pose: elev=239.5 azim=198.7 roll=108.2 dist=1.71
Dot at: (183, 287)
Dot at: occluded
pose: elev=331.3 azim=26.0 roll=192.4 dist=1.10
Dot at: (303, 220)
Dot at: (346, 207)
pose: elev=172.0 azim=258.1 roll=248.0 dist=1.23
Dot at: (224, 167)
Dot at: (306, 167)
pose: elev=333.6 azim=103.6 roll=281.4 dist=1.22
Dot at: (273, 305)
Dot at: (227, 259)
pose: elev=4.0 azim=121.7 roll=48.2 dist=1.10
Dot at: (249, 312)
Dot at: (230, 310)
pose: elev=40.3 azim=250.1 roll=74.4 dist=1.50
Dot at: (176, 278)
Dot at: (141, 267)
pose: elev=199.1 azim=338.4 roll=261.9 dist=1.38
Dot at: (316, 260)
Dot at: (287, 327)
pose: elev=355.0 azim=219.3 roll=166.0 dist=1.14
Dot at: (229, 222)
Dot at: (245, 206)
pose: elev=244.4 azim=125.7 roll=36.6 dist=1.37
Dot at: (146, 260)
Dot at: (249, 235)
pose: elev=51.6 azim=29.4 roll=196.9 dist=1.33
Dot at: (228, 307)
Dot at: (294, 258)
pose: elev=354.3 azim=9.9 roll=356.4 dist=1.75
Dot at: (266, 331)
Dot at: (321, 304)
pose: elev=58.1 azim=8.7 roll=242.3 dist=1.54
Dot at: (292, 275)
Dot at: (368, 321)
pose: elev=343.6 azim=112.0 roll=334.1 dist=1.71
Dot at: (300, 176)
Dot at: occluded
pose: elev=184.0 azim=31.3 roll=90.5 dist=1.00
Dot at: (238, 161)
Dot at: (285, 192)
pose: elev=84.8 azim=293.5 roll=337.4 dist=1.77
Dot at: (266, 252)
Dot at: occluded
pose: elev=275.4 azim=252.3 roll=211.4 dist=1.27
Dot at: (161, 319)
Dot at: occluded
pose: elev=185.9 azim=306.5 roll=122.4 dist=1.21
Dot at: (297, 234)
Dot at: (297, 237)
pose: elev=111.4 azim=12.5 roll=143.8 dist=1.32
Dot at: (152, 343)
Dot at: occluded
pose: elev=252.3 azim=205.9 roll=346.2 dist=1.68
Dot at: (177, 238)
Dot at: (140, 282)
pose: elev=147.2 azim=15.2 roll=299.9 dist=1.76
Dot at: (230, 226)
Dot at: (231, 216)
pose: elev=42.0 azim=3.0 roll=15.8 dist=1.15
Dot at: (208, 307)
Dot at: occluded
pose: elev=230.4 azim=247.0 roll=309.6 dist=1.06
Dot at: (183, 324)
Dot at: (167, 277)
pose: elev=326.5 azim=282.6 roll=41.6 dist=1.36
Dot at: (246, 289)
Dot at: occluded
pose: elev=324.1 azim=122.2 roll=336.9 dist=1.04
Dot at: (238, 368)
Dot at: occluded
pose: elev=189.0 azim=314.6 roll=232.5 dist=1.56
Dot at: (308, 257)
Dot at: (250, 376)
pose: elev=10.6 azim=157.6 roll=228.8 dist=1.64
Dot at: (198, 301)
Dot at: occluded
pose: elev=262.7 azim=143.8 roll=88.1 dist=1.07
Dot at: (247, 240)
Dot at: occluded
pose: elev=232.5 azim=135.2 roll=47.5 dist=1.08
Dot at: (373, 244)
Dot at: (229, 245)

───

■ What to work on
Copy every line of the entries above without changing any character.

■ Answer for this exercise
pose: elev=239.5 azim=198.7 roll=108.2 dist=1.71
Dot at: (183, 287)
Dot at: occluded
pose: elev=331.3 azim=26.0 roll=192.4 dist=1.10
Dot at: (303, 220)
Dot at: (346, 207)
pose: elev=172.0 azim=258.1 roll=248.0 dist=1.23
Dot at: (224, 167)
Dot at: (306, 167)
pose: elev=333.6 azim=103.6 roll=281.4 dist=1.22
Dot at: (273, 305)
Dot at: (227, 259)
pose: elev=4.0 azim=121.7 roll=48.2 dist=1.10
Dot at: (249, 312)
Dot at: (230, 310)
pose: elev=40.3 azim=250.1 roll=74.4 dist=1.50
Dot at: (176, 278)
Dot at: (141, 267)
pose: elev=199.1 azim=338.4 roll=261.9 dist=1.38
Dot at: (316, 260)
Dot at: (287, 327)
pose: elev=355.0 azim=219.3 roll=166.0 dist=1.14
Dot at: (229, 222)
Dot at: (245, 206)
pose: elev=244.4 azim=125.7 roll=36.6 dist=1.37
Dot at: (146, 260)
Dot at: (249, 235)
pose: elev=51.6 azim=29.4 roll=196.9 dist=1.33
Dot at: (228, 307)
Dot at: (294, 258)
pose: elev=354.3 azim=9.9 roll=356.4 dist=1.75
Dot at: (266, 331)
Dot at: (321, 304)
pose: elev=58.1 azim=8.7 roll=242.3 dist=1.54
Dot at: (292, 275)
Dot at: (368, 321)
pose: elev=343.6 azim=112.0 roll=334.1 dist=1.71
Dot at: (300, 176)
Dot at: occluded
pose: elev=184.0 azim=31.3 roll=90.5 dist=1.00
Dot at: (238, 161)
Dot at: (285, 192)
pose: elev=84.8 azim=293.5 roll=337.4 dist=1.77
Dot at: (266, 252)
Dot at: occluded
pose: elev=275.4 azim=252.3 roll=211.4 dist=1.27
Dot at: (161, 319)
Dot at: occluded
pose: elev=185.9 azim=306.5 roll=122.4 dist=1.21
Dot at: (297, 234)
Dot at: (297, 237)
pose: elev=111.4 azim=12.5 roll=143.8 dist=1.32
Dot at: (152, 343)
Dot at: occluded
pose: elev=252.3 azim=205.9 roll=346.2 dist=1.68
Dot at: (177, 238)
Dot at: (140, 282)
pose: elev=147.2 azim=15.2 roll=299.9 dist=1.76
Dot at: (230, 226)
Dot at: (231, 216)
pose: elev=42.0 azim=3.0 roll=15.8 dist=1.15
Dot at: (208, 307)
Dot at: occluded
pose: elev=230.4 azim=247.0 roll=309.6 dist=1.06
Dot at: (183, 324)
Dot at: (167, 277)
pose: elev=326.5 azim=282.6 roll=41.6 dist=1.36
Dot at: (246, 289)
Dot at: occluded
pose: elev=324.1 azim=122.2 roll=336.9 dist=1.04
Dot at: (238, 368)
Dot at: occluded
pose: elev=189.0 azim=314.6 roll=232.5 dist=1.56
Dot at: (308, 257)
Dot at: (250, 376)
pose: elev=10.6 azim=157.6 roll=228.8 dist=1.64
Dot at: (198, 301)
Dot at: occluded
pose: elev=262.7 azim=143.8 roll=88.1 dist=1.07
Dot at: (247, 240)
Dot at: occluded
pose: elev=232.5 azim=135.2 roll=47.5 dist=1.08
Dot at: (373, 244)
Dot at: (229, 245)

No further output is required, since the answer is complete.